Descrição da tarefa: Prolongue, por favor, o texto sobre Lisboa e a Madeira a partir da última frase apresentada.

Texto de origem:
● ● ● ● ●

Gosto de acreditar que a vida é um caminho, um caminho com curvas, por vezes desvios abruptos, por vezes suaves. Lisboa é a cidade onde nasci e vivi várias décadas. A Madeira é a terra que me adotou e onde vivi os últimos anos. É uma terra intensa, no seu mar, nas serras e quase como que por osmose, nas suas pessoas. Regresso com um calor no coração, pelas pessoas que pedem para voltar, mas também por aquelas que me receberam em Lisboa. Este é um tributo a elas.

● ● ● ● ●

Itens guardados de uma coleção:
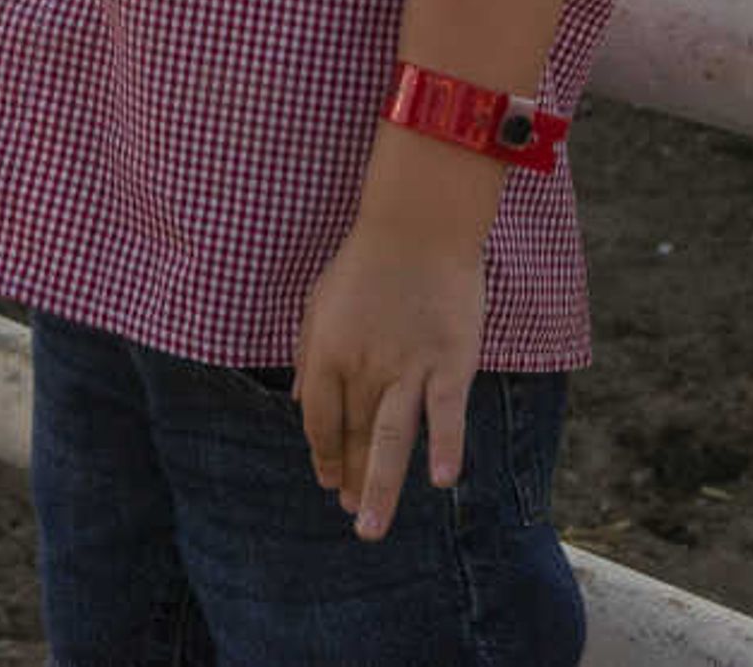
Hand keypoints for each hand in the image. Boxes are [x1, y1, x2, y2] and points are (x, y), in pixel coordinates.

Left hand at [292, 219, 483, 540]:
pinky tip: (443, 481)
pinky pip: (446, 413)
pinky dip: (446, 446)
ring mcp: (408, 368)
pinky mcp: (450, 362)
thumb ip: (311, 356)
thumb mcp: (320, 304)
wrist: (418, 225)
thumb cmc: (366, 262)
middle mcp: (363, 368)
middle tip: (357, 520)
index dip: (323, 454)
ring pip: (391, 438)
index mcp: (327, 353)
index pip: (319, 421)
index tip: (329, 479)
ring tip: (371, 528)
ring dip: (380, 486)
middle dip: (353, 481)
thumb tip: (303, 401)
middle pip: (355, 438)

● ● ● ● ●

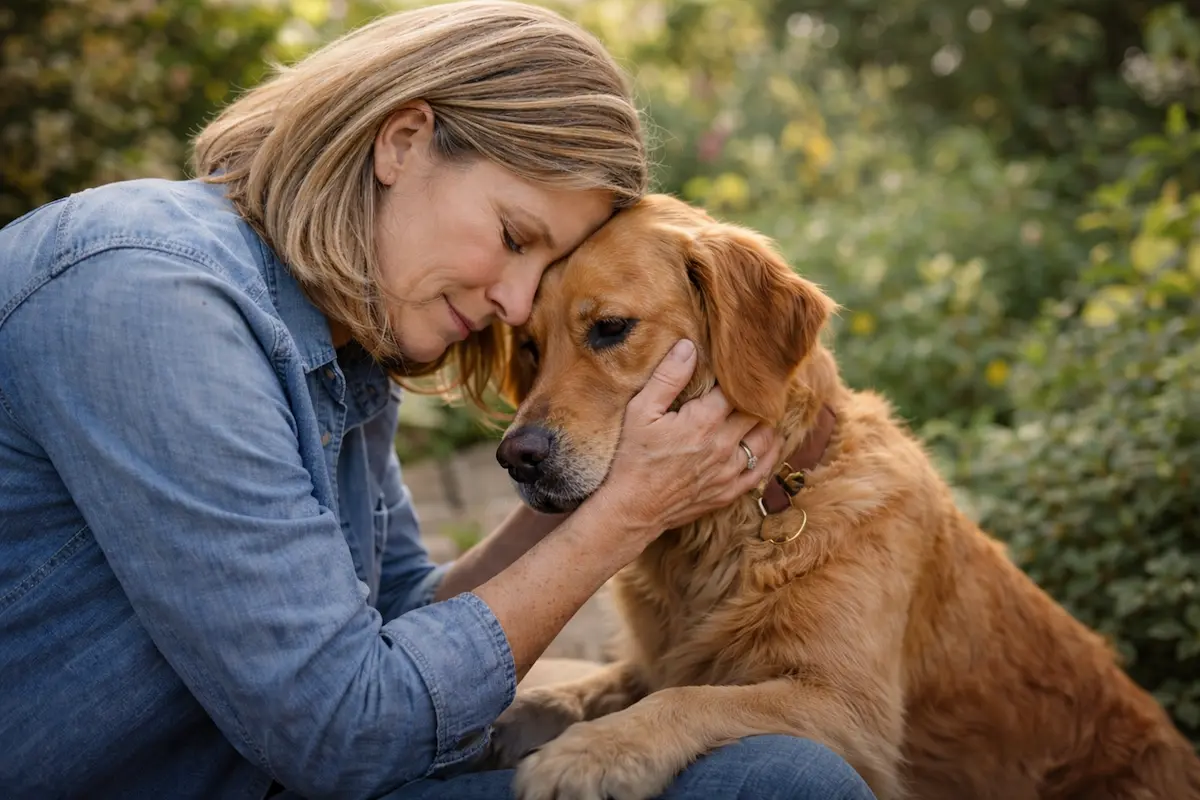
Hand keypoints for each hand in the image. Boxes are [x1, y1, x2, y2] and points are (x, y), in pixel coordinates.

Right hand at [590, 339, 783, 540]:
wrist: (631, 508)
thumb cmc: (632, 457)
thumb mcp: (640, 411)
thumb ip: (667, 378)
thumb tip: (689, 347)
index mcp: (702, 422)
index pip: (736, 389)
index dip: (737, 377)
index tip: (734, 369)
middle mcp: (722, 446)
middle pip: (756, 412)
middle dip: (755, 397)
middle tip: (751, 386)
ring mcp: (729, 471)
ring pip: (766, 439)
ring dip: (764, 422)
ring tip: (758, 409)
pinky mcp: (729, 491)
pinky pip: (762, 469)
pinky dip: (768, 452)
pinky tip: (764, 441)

● ● ● ● ●

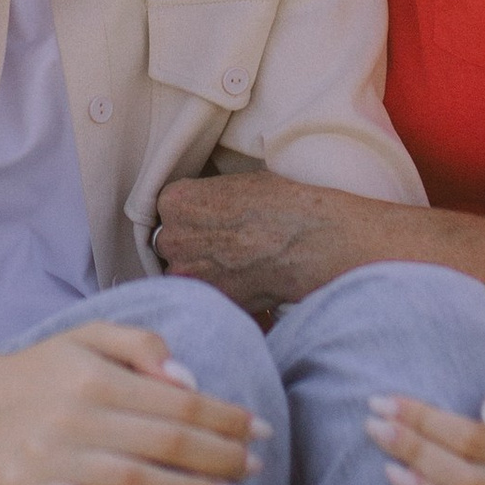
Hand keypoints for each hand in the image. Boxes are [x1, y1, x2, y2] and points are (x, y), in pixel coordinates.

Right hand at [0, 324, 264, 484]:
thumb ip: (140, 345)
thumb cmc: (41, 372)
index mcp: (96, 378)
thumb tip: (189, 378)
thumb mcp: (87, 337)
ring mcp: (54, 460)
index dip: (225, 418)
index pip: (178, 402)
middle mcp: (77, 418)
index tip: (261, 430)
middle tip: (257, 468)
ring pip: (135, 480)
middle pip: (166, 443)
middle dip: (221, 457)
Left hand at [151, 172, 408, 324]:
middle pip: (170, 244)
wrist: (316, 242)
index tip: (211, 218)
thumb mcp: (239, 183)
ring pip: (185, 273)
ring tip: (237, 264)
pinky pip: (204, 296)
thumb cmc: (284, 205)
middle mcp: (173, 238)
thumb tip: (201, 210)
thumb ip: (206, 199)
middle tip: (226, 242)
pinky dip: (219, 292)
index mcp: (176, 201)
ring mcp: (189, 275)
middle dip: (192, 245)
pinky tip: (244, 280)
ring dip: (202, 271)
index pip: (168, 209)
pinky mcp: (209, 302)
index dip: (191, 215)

● ● ● ● ●

Resposta:
Estes meses tive a oportunidade de trabalhar na UPIA, uma unidade integrada para adolescentes. Trabalhei no seu hospital de dia e posso dizer que foi uma experiência de trabalho única. Depois de terminarmos a nossa formação base, é muito raro podermos realizar estágios, formações adicionais a tempo inteiro e estes meses foram essa oportunidade. Um Hospital de Dia da Psiquiatria é uma estrutura em que os doentes vão todos os dias ao hospital, mas dormem em casa. Os tratamentos são várias formas de terapia que, neste caso, inclui educação para a saúde, várias formas de aprender a gerir emoções, através de diálogos e atividades, terapia ocupacional, musicoterapia, terapia de grupo e familiar. Poucos doentes para um grupo de técnicos a meio tempo entre o Hospital de Dia e outras atividades hospitalares. Neste caso em particular eram no máximo 8 jovens e um grupo variado de técnicos. Um dos problemas mais comuns destes jovens é a manutenção de pensamentos de morte, mesmo depois de vários internamentos e terapias habituais, quer farmacológicas, quer psicológicas.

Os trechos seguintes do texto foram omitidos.